PISTOIA. Il rischio, c’è ed è tangibile. I drammi sono altri, certo, ma se nel 2018 piazza del Duomo non dovesse ospitare la 39esima edizione del Festival Blues, la città, qualcosa, perderebbe. Di consistente. E non solo da un punto di vista musicale, culturale, spettacolare. Pistoia senza il Festival Blues è come Siena senza Palio, senza temere di oltrepassare ogni ragionevole sorta di esagerazione. Molti pistoiesi, sposati e con bimbi grandicelli, non erano ancora nati quando la città ospitò il battesimo (14 luglio 1980). Non vi faremo adesso l’elenco dei Musicisti (la maiuscola è d’obbligo) che hanno impreziosito, in questi trentasette anni, il palcoscenico della manifestazione: ci sono passati praticamente tutti, salvo qualche rarissima eccezione. L’eventuale anno sabbatico (nella migliore delle sciagure) va scongiurato in tutti i modi, perché se si materializzasse, creerebbe un pericoloso precedente.

I fatti sono noti. L’Amministrazione comunale - in perfetta discontinuità con quelle dei settant’anni precedenti -, appena insediata, ha deciso di fare un bando – ci dicono non proprio esemplare – per affidare la gestione del Festival. Bando che ha ottenuto una sola proposta, che la triade esaminatrice ha valutato inidonea. Dunque: tutto sbagliato, tutto da rifare. Un Festival, però, soprattutto uno così prestigioso come quello di Pistoia, non si può organizzare dal tramonto all'alba; occorre pianificarlo accuratamente, per una serie innumerevole di dettagli che sono facilmente immaginabili. Giovanni Tafuro e la sua dinastia, rispettivamente direttore artistico e componenti lo staff della manifestazione dal 1985, all’annunciazione del bando, che hanno disertato, si sono fatti da parte e si sono messi alla finestra, aspettando l’evolversi della situazione. “Abbiamo preso atto delle intenzioni della nuova Amministrazione – racconta l’art director del Blues’In – e abbiamo deciso di farci da parte, in attesa di sviluppi. Ovviamente, la nostra vita artistica prosegue, con altre manifestazioni organizzate altrove e per le quali, nel giro di breve, potremmo già fare e dare qualche interessante anticipazione.
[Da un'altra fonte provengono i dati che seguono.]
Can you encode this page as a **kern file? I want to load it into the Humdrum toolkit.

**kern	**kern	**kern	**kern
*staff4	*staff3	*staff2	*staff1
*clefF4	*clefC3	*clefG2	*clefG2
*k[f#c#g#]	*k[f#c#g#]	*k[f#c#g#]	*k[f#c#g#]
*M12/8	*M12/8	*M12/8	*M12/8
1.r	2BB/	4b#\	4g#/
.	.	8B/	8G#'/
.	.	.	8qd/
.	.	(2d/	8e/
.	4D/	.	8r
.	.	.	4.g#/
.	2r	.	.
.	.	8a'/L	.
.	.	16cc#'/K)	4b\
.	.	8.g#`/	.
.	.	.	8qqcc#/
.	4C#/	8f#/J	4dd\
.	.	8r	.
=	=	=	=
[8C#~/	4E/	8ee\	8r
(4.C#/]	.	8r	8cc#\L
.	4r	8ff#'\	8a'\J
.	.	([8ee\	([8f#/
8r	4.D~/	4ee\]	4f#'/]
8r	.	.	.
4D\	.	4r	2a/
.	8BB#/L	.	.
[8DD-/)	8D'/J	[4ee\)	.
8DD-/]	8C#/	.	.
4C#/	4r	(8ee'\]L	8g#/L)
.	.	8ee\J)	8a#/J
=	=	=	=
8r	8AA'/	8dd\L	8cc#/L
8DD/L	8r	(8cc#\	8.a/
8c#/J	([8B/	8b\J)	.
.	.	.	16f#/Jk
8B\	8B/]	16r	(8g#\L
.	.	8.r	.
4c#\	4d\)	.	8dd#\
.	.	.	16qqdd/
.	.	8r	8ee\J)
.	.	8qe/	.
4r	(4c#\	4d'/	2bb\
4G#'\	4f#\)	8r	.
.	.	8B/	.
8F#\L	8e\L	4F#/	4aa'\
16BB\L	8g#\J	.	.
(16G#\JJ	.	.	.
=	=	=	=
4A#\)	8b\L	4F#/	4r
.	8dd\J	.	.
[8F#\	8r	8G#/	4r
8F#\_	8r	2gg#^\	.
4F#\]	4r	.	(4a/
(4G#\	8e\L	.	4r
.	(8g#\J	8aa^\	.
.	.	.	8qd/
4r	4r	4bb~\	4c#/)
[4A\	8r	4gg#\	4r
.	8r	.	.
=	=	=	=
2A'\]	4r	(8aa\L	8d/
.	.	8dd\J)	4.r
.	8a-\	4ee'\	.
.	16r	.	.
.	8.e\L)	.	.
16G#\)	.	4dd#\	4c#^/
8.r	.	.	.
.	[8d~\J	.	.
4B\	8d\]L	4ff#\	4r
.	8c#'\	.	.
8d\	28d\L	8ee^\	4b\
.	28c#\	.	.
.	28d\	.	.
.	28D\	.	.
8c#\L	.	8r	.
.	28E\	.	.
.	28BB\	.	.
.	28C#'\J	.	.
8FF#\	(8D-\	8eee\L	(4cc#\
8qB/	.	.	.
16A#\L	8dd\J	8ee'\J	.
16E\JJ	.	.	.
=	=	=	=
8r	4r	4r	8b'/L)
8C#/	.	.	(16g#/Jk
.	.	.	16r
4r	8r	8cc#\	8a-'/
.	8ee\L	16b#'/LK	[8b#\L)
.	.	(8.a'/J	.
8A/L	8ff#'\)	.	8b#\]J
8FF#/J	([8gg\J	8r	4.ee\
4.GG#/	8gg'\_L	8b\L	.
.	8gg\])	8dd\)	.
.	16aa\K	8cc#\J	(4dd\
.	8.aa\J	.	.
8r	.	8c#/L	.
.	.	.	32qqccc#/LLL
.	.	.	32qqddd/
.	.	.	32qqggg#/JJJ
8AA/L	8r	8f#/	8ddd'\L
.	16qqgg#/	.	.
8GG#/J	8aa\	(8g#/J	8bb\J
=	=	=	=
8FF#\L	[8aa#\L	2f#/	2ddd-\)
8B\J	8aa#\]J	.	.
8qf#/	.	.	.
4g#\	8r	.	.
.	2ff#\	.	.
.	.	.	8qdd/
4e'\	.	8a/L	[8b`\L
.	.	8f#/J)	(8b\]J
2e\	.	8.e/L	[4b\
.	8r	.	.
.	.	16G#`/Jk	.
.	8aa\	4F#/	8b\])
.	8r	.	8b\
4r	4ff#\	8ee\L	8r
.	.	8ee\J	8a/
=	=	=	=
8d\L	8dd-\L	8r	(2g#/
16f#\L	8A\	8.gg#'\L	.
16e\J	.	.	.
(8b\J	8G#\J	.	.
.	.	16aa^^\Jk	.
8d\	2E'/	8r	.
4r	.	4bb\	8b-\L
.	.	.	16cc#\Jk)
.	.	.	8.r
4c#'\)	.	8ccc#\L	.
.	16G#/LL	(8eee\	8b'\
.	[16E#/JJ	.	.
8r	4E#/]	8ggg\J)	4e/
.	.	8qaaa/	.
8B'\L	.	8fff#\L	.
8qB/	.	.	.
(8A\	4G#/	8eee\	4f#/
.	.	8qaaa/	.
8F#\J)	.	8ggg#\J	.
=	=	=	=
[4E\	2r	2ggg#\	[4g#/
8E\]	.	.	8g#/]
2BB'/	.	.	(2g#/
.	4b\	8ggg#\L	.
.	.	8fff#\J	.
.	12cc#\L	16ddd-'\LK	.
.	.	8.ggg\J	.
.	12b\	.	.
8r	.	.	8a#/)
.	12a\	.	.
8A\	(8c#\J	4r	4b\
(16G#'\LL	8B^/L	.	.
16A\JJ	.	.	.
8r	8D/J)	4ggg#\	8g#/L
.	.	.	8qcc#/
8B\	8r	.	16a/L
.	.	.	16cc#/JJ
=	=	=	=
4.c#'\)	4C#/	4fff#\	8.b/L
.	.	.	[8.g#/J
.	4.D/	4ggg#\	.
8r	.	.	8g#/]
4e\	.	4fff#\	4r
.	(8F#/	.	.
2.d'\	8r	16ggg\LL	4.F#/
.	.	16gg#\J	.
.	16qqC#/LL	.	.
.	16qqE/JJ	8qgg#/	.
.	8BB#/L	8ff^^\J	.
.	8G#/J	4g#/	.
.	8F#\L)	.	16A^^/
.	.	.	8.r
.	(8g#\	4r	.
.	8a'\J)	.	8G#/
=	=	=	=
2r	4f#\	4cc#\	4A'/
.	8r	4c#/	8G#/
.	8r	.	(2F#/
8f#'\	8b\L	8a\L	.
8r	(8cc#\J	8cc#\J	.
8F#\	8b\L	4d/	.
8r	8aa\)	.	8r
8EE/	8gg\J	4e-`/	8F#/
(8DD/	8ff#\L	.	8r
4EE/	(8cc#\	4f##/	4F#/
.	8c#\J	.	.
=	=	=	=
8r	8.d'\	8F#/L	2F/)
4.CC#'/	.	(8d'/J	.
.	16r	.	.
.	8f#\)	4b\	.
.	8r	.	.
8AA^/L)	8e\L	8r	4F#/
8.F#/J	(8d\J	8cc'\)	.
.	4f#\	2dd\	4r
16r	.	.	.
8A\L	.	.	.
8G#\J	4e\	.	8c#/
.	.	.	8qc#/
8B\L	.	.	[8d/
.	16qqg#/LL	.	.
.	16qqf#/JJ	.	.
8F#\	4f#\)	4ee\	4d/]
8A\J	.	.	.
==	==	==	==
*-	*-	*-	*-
Pistoia resta e resterà per sempre il nostro indelebile fiore all’occhiello, un prestigio del quale ci fregiamo, ma verso il quale non possiamo e non vogliamo incarognirci a tutti i costi”. Il nostro augurio, che foraggiamo da tempi non sospetti, è che Tafuro, o chi per loro, non depredino quella meravigliosa piazza sottraendo, a luglio, il palcoscenico del Festival, che crediamo abbia ragione di esistere per tre giorni e con tutti gli effetti collaterali inclusi: mercatino, prima di ogni altra cosa, workshop e tutte le derivazioni della rassegna musicale, casomai anche con un ostello, non necessariamente per giovani, ma a prezzi abbordabili (ci si sarebbe dovuto pensare almeno vent’anni fa, vero Scarpetti-Scarpetti, Berti-Berti, Bertinelli?), in grado di ospitare quella fetta di pubblico che a Pistoia verrebbe volentieri a passare un fine settimana, anche senza l'appellativo, sempre più sconsiderato, di capitaledella Cultura. Con artisti degni di quella piazza, di quel Festival, di quella storia. Perché di Festival bar, non sapremmo che farcene; anzi, un Festival che non ricalchi la scia dei precedenti, non lo vogliamo!